В бытность мою в России Суворов еще не достиг высших военных чинов. Мы видели в нем славного воина, генерала, отважного в армии и весьма странного при дворе. Когда Суворов встретился с Ламетом, человеком не слишком мягкого нрава, то имел с ним довольно забавный разговор, который я поэтому и привожу здесь. «Ваше отечество?» — спросил Суворов отрывисто. «Франция». — «Ваше звание?» — «Солдат». — «Ваш чин?» — «Полковник». — «Имя?» — «Александр Ламет». — «Хорошо». Ламет, не совсем довольный этим небольшим допросом, в свою очередь обратился к генералу, смотря на него пристально: «Какой вы нации?» — «Должно быть, русский». — «Ваше звание?» — «Солдат». — «Ваш чин?» — «Генерал», — «Имя?» — «Александр Суворов». — «Хорошо». Оба расхохотались и с тех пор были очень хороши между собою.
Князь Потемкин постоянно почти находился в отсутствии, занятый приготовлениями великолепного зрелища, которое намеревался представить взорам своей государыни при вступлении ее в области, ему подчиненные. Даже заочно не смели гласно осуждать его, лишь тайком бессильная зависть подкапывалась под его славу. Порою до слуха императрицы доходили легкие жалобы и намеки на своевольное управление, гордость и несправедливость могущественного любимца. Один только фельдмаршал Румянцев высказывал прямо и благородно свое мнение и свое неудовольствие. Скоро князь приехал. Тогда снова послышались одни похвалы, снова стали оказывать ему одни почести, с самою усердною лестью. Вместе с ним прибыл и принц Нассау-Зиген, и мы встретились, как старые товарищи по службе. Я представил его императрице, и он благодарил ее за подаренную ему землю в Крыму и за дозволение выставить русский флаг на своих судах. Ее величество пригласила его путешествовать с нею. В ожидании разрешения от моего двора я уполномочил его носить мундир, присвоенный русским дворянам. Наконец и князь де Линь возвратился из Вены. Своим присутствием он оживил все наше общество, рассеял скуку и придал жизни всем нашим увеселениям. Тогда нам стало казаться, что жестокая стужа не так сильна и что скоро пробудится веселая весна.

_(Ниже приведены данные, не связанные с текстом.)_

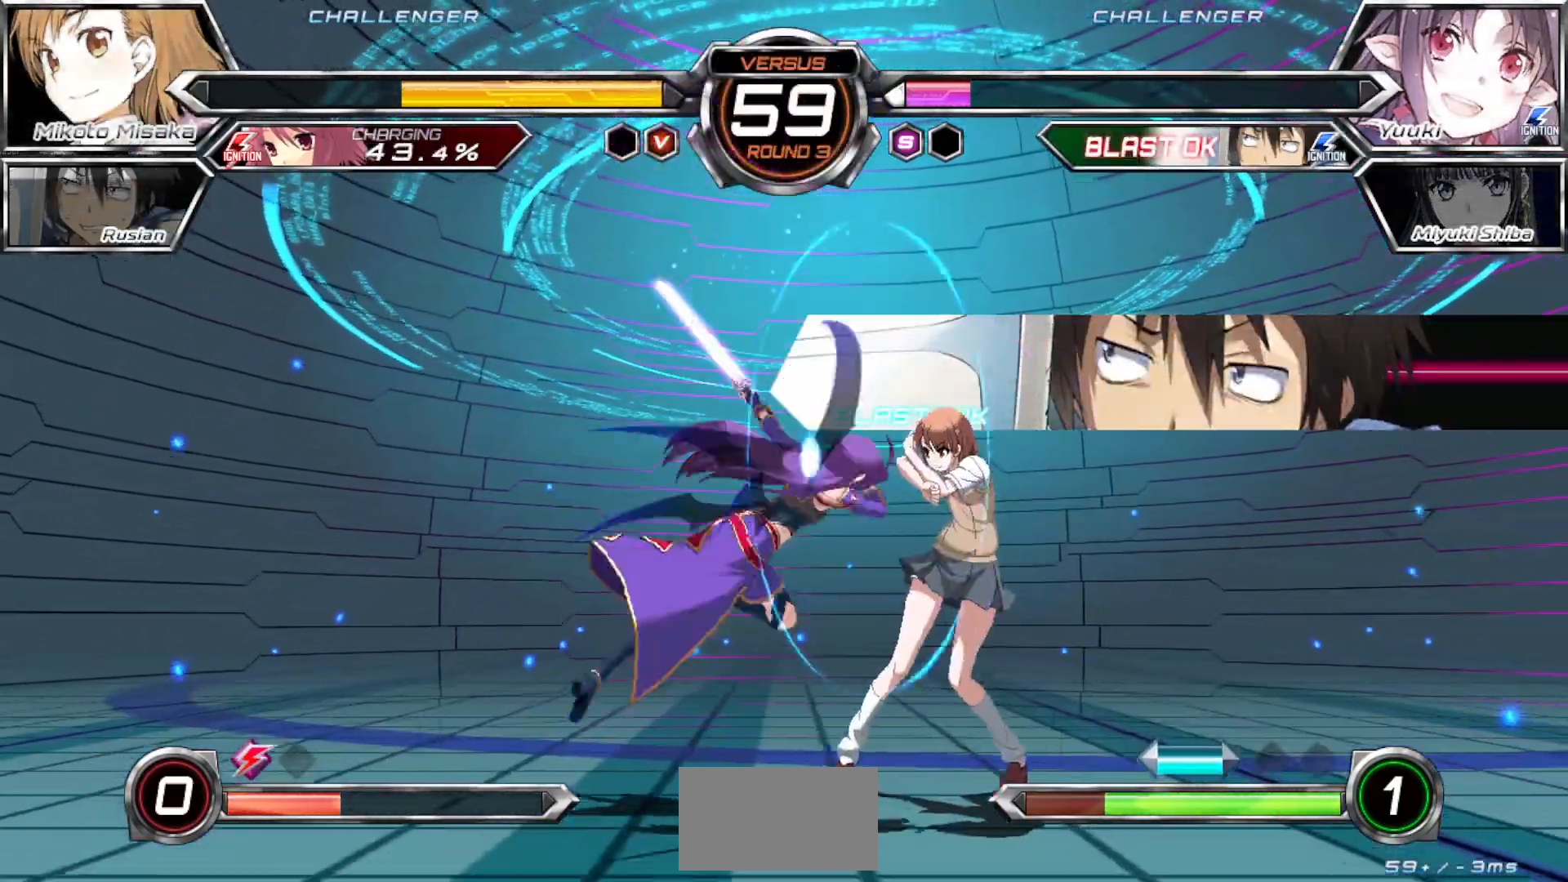
{"buttons": [], "left_stick": "down-right", "events": [[217, "left_stick", "down-right"]]}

Раз или два в неделю императрица имела собрание при дворе и давала большой бал или прекрасный концерт. В прочие дни стол ее накрывался на восемь или на десять приборов. Трое послов, ее сопровождавших, были ее постоянными гостями, также князь де Линь и иногда принц Нассау. Вечера мы всегда проводили у нее, в это время она не терпела принуждения и этикета, мы видели не императрицу, а просто любезную женщину. На этих вечерах рассказывали, играли в бильярд, рассуждали о литературе. Однажды государыне вздумалось учиться писать стихи. Целые восемь дней я объяснял ей правила стихосложения. Но когда дошло до дела, то мы заметили, что совершенно напрасно теряли время. Нет, я думаю, слуха, столько не чувствительного к созвучию стиха. Ум ее, обширный в политике, не находил образов для воплощения мечты. Он не выдерживал утомительного труда прилаживать рифмы и стихи. Она уверяла, что попытки ее в этом роде будут так же неудачны, как попытки славного Малебранша, который говорил, что, сколько ни старался, не мог сочинить более двух стихов:
Il fait le plus beau temps du monde
Pour aller a cheval, sur la terre et sur l'onde.
(Теперь отличная погода, чтобы ездить верхом и по земле, и по воде.)
Безуспешность этих опытов, казалось, раздосадовала государыню. Фитц-Герберт сказал ей: «Что же делать! Нельзя же в одно время достигнуть всех родов славы, и вам должно довольствоваться вашим двустишием, посвященным вашей собаке и вашему доктору:
Ci-git la duchesse Anderson,
Qui mordit Monsieur Rogerson».
(Здесь похоронена герцогиня Андерсон (любимая собачка императрицы), укусившая господина Роджерсона. (Роджерсон Иван Самойлович — лейб-медик, императрицы.))
Итак, я отказался от этих уроков поэзии и объявил августейшей моей ученице, что ей надо ограничиться одной прозою.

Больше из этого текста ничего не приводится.